The COVID-19 pandemic has been a major healthcare disrupter. In disruption’s wake, COVID-19 also has precipitated a new range of activities, including expanding the content, context and funding of telehealth. This article will explore how electronic healthcare (eHealth) delivery has changed in the wake of the global pandemic and suggest some new ways forward.
The diminishing physical aspect of the clinician–patient interaction has been evident for some time, leading not only to increasing telehealth consultations, but also to patients increasingly seeking their own healthcare solutions online.1 ‘Health’ is the second most frequently searched term in Google, accounting for 57% of the more than two trillion searches in 2016. Currently, there are more than 300,000 health apps listed on the internet. If you looked at one per day, it would take more than 800 years to review them all.
Unfortunately, quantity does not necessarily equate with quality. Patients are often bewildered by content and lured by the promise of user-friendliness. During isolation, increased use of health apps persists, even though they deliver much less than they promise. A systematic review of 23 trials of health apps that promised a specific outcome, such as losing weight, showed a meaningful result in fewer than half of them, and most of the trials were only small studies over short periods of time.2
For-profit eHealth apps typically focus on frequently occurring conditions. Examples include single topic areas that have been well researched, such as diabetes or hypertension. Even then, out-of-date information, inaccessible or expired sites, and lack of supporting references and author information are common. The limitations of some men’s health apps and sites are well documented. For example, only one in four prostate cancer websites identified the author of the information.3 More than half had no references; when references were provided, fewer than a quarter cited were reliable. Half of recently reviewed health apps for gout were either no longer available to download or had not been updated since their release (over a year or more before).4
Poor health apps can have unintended consequences for underserved or marginalised populations.5 For example, people living with disabilities and chronic illnesses spend more time online with apps than their abled counterparts and caregivers.6 eHealth apps require regulation, and regulators and global health agencies are beginning to turn their attention to these apps. Increased activity is warranted.
On the other side of the eHealth coin are telehealth consultations. In 2020, the Australian Government introduced a range of telehealth services to the Medicare Benefits Schedule. Some of the services, as seen in the rest of world, were not based on any real evidence of need and additional benefit (eg services to people with eating disorders and children with autism). Other services were grounded in some evidence (eg mental health treatment) or fulfilled a public health gap, such as the provision of pre- and post-exposure prophylaxis.

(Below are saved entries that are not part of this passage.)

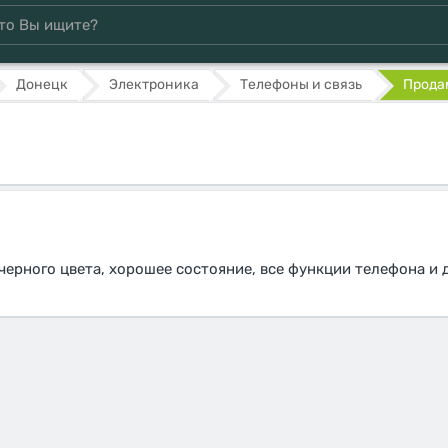
Донецк
Электроника
Телефоны и связь
Продам
черного цвета, хорошее состояние, все функции телефона и 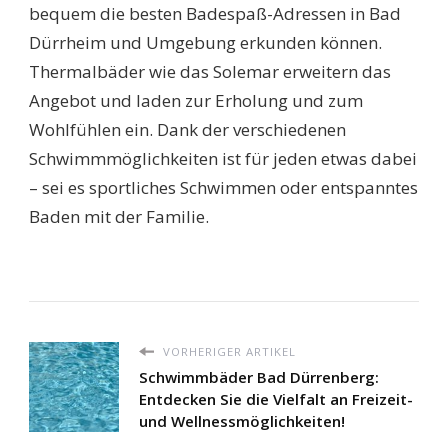
bequem die besten Badespaß-Adressen in Bad
Dürrheim und Umgebung erkunden können.
Thermalbäder wie das Solemar erweitern das
Angebot und laden zur Erholung und zum
Wohlfühlen ein. Dank der verschiedenen
Schwimmmöglichkeiten ist für jeden etwas dabei
– sei es sportliches Schwimmen oder entspanntes
Baden mit der Familie.
VORHERIGER ARTIKEL
Schwimmbäder Bad Dürrenberg:
Entdecken Sie die Vielfalt an Freizeit-
und Wellnessmöglichkeiten!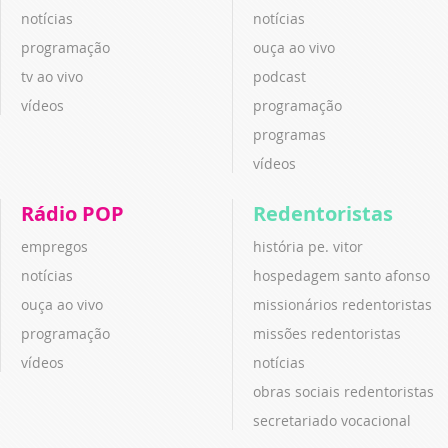
notícias
notícias
programação
ouça ao vivo
tv ao vivo
podcast
vídeos
programação
programas
vídeos
Rádio POP
Redentoristas
empregos
história pe. vitor
notícias
hospedagem santo afonso
ouça ao vivo
missionários redentoristas
programação
missões redentoristas
vídeos
notícias
obras sociais redentoristas
secretariado vocacional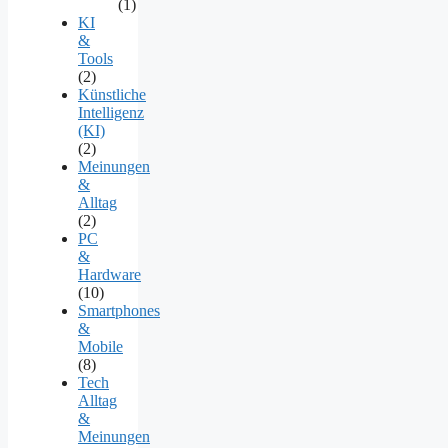
(1)
KI
&
Tools
(2)
Künstliche
Intelligenz
(KI)
(2)
Meinungen
&
Alltag
(2)
PC
&
Hardware
(10)
Smartphones
&
Mobile
(8)
Tech
Alltag
&
Meinungen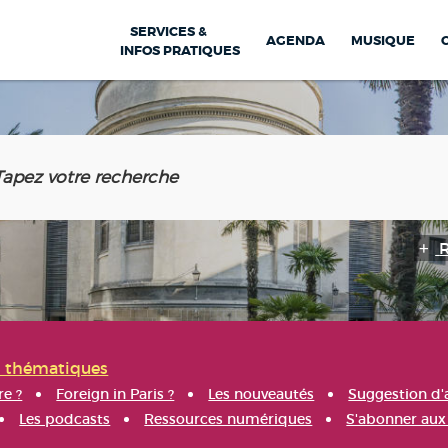
SERVICES &
AGENDA
MUSIQUE
INFOS PRATIQUES
s thématiques
re ?
Foreign in Paris ?
Les nouveautés
Suggestion d'
Les podcasts
Ressources numériques
S'abonner aux 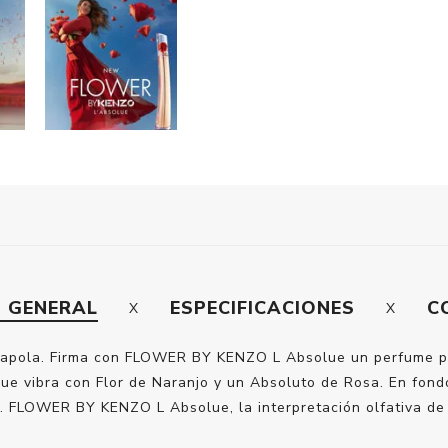
N GENERAL
ESPECIFICACIONES
C
mapola. Firma con FLOWER BY KENZO L Absolue un perfume para
que vibra con Flor de Naranjo y un Absoluto de Rosa. En fondo
a. FLOWER BY KENZO L Absolue, la interpretación olfativa de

To date, telehealth has focused on talking assessment and therapy. The physical examination component has been limited to home-based measurements such as blood pressure and temperature and gross observational assessments of skin, respiratory rate and musculoskeletal movements.7
More challenging in the pandemic environment is the investigation of other ailments via telehealth, such as sexually transmissible infections. Primary care clinicians who provide these services in environments where the COVID-19 burden is high are already reporting a lack of personal protective equipment; limited supplies, such as swabs, due to categorisation as a ‘nonessential’ service; and limited laboratory services when state health departments maximise COVID-19 testing and private laboratories no longer collect specimens but require them to be delivered by patients.8
Notwithstanding all these issues, flat-screen health is here to stay. Global medical entrepreneurs – such as Babylon Health, bots or macros in electronic medical records – will be taking over diagnostic interviewing.9 This provides an opportunity for a broader range of remote and technical skills. For example, digitised electronic stethoscopes and electrocardiography via smartphones have been on the market for some time.10 Using these remote technologies requires training and supervision not often provided in medical schools and specialty training to urban physicians. Programs of technical training need to be introduced so that telehealth can provide a more complete consultation.

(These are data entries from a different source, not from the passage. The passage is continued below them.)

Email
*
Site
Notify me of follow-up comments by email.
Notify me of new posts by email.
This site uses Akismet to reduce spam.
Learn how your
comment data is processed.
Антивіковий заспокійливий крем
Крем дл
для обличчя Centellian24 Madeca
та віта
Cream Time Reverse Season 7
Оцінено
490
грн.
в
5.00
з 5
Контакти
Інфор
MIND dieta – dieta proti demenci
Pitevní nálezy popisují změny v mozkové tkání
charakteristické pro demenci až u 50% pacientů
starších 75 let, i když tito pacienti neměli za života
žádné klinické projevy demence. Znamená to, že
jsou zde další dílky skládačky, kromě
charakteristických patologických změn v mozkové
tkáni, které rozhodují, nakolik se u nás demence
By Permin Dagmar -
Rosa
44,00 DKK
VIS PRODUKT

There are many challenges to clinicians undertaking telehealth, and even more to researchers who will need to conduct deep-dive assessments to supplement the growing literature evaluating patient satisfaction and the talking part of telehealth, and to observe and correlate a broader range of technical, diagnostic and therapeutic aspects. Regulators and global health agencies also might consider working on ways to ensure ethical practices and outcomes are maintained.